In figure, PQ is tangent to the circle at A, DB is a diameter. \[\angle ADB = {30^ \circ }\] and \[\angle CBD = {60^ \circ }\]. Calculate
(i) \[\angle QAB\]
(ii) \[\angle PAD\]
(iii) \[\angle CDB\]

Answer 1

Hint: Here we calculate the remaining angles in the two triangles using the property of sum of angles in a triangle. We join the radius to the points A and C which will form two isosceles triangles. Given an angle opposite to equal sides we find the other angle which is opposite to the equal side. Use the property that radius makes the right angle at the point where tangent meets the radius on the circle to find the required angle.
* In a triangle, the sum of three angles is equal to \[{180^ \circ }\].
* An isosceles triangle has two sides equal to each other and the angles opposite to equal sides are also equal.
* Radius of the circle is perpendicular to the tangent at the point of contact.

Complete step-by-step solution:
We are given PQ is tangent to the circle at A.
We join the radius of the circle from center O to point A and to point C separately.
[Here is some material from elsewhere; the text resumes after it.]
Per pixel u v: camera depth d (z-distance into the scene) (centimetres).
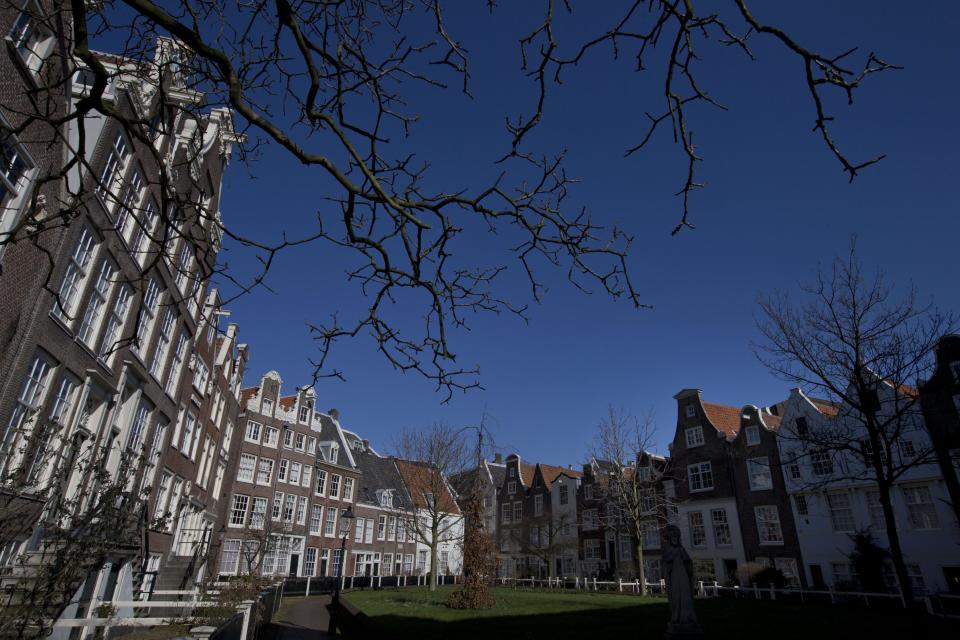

We know sum of angles in a triangle is equal to \[{180^ \circ }\]
(i) \[\angle QAB\]
In triangle ABD,
\[\angle DAB + \angle ABD + \angle ADB = {180^ \circ }\]
Since, we know \[\angle ADB = {30^ \circ },\angle DAB = {90^ \circ }\]
\[ \Rightarrow {90^ \circ } + \angle ABD + {30^ \circ } = {180^ \circ }\]
\[ \Rightarrow {120^ \circ } + \angle ABD = {180^ \circ }\]
Shift all the constant values in degrees to RHS of the equation.
\[ \Rightarrow \angle ABD = {180^ \circ } - {120^ \circ }\]
\[ \Rightarrow \angle ABD = {60^ \circ }\]
Now we know that\[OA = OB\] (radius of the circle)
Therefore, \[\vartriangle AOB\] is an isosceles triangle
We know the angles opposite to equal sides are equal in an isosceles triangle.
\[\angle OAB = \angle OBA = {60^ \circ }\]
Now we use the property that the radius of the circle makes a right angle with the tangent at the point of contact.
So, we have \[\angle OAQ = {90^ \circ }\]
Now we know \[\angle OAQ = \angle OAB + \angle QAB\]
Substitute the value of \[\angle OAQ = {90^ \circ }\] and \[\angle OAB = {60^ \circ }\]
\[ \Rightarrow {90^ \circ } = {60^ \circ } + \angle QAB\]
Shift all constant values in degrees at one side of the equation
\[ \Rightarrow \angle QAB = {90^ \circ } - {60^ \circ }\]
\[ \Rightarrow \angle QAB = {30^ \circ }\]
(ii) \[\angle PAD\]
We are given \[\angle ADB = {30^ \circ }\]
Now we know that\[OA = OD\] (radius of the circle)
Therefore, \[\vartriangle AOD\]is an isosceles triangle
We know the angles opposite to equal sides are equal in an isosceles triangle.
\[\angle OAD = \angle ODA = {30^ \circ }\]
Now we use the property that the radius of the circle makes a right angle with the tangent at the point of contact.
So, we have \[\angle OAP = {90^ \circ }\]
Now we know \[\angle OAP = \angle OAD + \angle PAD\]
Substitute the value of \[\angle OAP = {90^ \circ }\] and \[\angle OAD = {30^ \circ }\]
\[ \Rightarrow {90^ \circ } = {30^ \circ } + \angle PAD\]
Shift all constant values in degrees at one side of the equation
\[ \Rightarrow \angle PAD = {90^ \circ } - {30^ \circ }\]
\[ \Rightarrow \angle PAD = {60^ \circ }\]
(iii) \[\angle CDB\]
In triangle CBD,
\[\angle CDB + \angle CBD + \angle BCD = {180^ \circ }\]
Since, we know \[\angle CBD = {60^ \circ },\angle BCD = {90^ \circ }\]
\[ \Rightarrow {90^ \circ } + \angle CDB + {60^ \circ } = {180^ \circ }\]
\[ \Rightarrow {150^ \circ } + \angle CDB = {180^ \circ }\]
Shift all the constant values in degrees to RHS of the equation.
\[ \Rightarrow \angle CDB = {180^ \circ } - {150^ \circ }\]
\[ \Rightarrow \angle CDB = {30^ \circ }\]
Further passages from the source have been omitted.